=== Task statement ===
Give the data again, word for word.

***** Information supplied *****

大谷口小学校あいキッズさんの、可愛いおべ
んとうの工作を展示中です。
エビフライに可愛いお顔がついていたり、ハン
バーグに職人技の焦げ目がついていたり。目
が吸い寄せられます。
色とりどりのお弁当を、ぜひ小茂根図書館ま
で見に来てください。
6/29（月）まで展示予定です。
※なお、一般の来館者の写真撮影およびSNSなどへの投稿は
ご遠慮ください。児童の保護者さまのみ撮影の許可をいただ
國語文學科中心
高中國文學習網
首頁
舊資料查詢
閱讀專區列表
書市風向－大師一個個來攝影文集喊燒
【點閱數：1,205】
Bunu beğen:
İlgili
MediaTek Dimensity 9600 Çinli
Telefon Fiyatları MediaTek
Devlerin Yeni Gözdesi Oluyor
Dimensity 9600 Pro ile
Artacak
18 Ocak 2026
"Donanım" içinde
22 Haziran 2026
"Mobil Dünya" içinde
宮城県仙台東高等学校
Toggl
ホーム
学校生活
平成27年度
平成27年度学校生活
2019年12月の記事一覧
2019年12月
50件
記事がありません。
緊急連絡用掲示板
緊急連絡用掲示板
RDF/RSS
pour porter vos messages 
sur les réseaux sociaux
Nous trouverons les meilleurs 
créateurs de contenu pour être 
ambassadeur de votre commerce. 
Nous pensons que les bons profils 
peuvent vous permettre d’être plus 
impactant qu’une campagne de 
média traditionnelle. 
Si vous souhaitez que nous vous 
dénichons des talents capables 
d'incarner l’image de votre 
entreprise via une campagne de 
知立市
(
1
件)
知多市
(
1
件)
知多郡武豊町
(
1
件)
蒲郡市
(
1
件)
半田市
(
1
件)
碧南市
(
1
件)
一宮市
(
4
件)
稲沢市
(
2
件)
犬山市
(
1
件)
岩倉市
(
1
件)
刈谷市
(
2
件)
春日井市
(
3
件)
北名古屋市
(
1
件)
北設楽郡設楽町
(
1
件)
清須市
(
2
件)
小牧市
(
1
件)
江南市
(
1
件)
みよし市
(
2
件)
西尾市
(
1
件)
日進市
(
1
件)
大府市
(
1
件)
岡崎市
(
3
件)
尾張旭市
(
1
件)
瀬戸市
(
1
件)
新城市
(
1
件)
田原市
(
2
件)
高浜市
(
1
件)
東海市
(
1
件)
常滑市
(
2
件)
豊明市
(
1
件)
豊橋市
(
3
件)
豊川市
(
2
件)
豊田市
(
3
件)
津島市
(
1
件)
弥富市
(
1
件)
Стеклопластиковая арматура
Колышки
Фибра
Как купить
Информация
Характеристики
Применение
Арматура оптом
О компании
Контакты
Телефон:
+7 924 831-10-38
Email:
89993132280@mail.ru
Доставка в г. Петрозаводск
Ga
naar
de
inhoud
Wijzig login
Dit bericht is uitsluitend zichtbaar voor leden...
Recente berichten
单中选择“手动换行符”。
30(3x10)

*****

=== Answer box ===
大谷口小学校あいキッズさんの、可愛いおべ
んとうの工作を展示中です。
エビフライに可愛いお顔がついていたり、ハン
バーグに職人技の焦げ目がついていたり。目
が吸い寄せられます。
色とりどりのお弁当を、ぜひ小茂根図書館ま
で見に来てください。
6/29（月）まで展示予定です。
※なお、一般の来館者の写真撮影およびSNSなどへの投稿は
ご遠慮ください。児童の保護者さまのみ撮影の許可をいただ
國語文學科中心
高中國文學習網
首頁
舊資料查詢
閱讀專區列表
書市風向－大師一個個來攝影文集喊燒
【點閱數：1,205】
Bunu beğen:
İlgili
MediaTek Dimensity 9600 Çinli
Telefon Fiyatları MediaTek
Devlerin Yeni Gözdesi Oluyor
Dimensity 9600 Pro ile
Artacak
18 Ocak 2026
"Donanım" içinde
22 Haziran 2026
"Mobil Dünya" içinde
宮城県仙台東高等学校
Toggl
ホーム
学校生活
平成27年度
平成27年度学校生活
2019年12月の記事一覧
2019年12月
50件
記事がありません。
緊急連絡用掲示板
緊急連絡用掲示板
RDF/RSS
pour porter vos messages 
sur les réseaux sociaux
Nous trouverons les meilleurs 
créateurs de contenu pour être 
ambassadeur de votre commerce. 
Nous pensons que les bons profils 
peuvent vous permettre d’être plus 
impactant qu’une campagne de 
média traditionnelle. 
Si vous souhaitez que nous vous 
dénichons des talents capables 
d'incarner l’image de votre 
entreprise via une campagne de 
知立市
(
1
件)
知多市
(
1
件)
知多郡武豊町
(
1
件)
蒲郡市
(
1
件)
半田市
(
1
件)
碧南市
(
1
件)
一宮市
(
4
件)
稲沢市
(
2
件)
犬山市
(
1
件)
岩倉市
(
1
件)
刈谷市
(
2
件)
春日井市
(
3
件)
北名古屋市
(
1
件)
北設楽郡設楽町
(
1
件)
清須市
(
2
件)
小牧市
(
1
件)
江南市
(
1
件)
みよし市
(
2
件)
西尾市
(
1
件)
日進市
(
1
件)
大府市
(
1
件)
岡崎市
(
3
件)
尾張旭市
(
1
件)
瀬戸市
(
1
件)
新城市
(
1
件)
田原市
(
2
件)
高浜市
(
1
件)
東海市
(
1
件)
常滑市
(
2
件)
豊明市
(
1
件)
豊橋市
(
3
件)
豊川市
(
2
件)
豊田市
(
3
件)
津島市
(
1
件)
弥富市
(
1
件)
Стеклопластиковая арматура
Колышки
Фибра
Как купить
Информация
Характеристики
Применение
Арматура оптом
О компании
Контакты
Телефон:
+7 924 831-10-38
Email:
89993132280@mail.ru
Доставка в г. Петрозаводск
Ga
naar
de
inhoud
Wijzig login
Dit bericht is uitsluitend zichtbaar voor leden...
Recente berichten
单中选择“手动换行符”。
30(3x10)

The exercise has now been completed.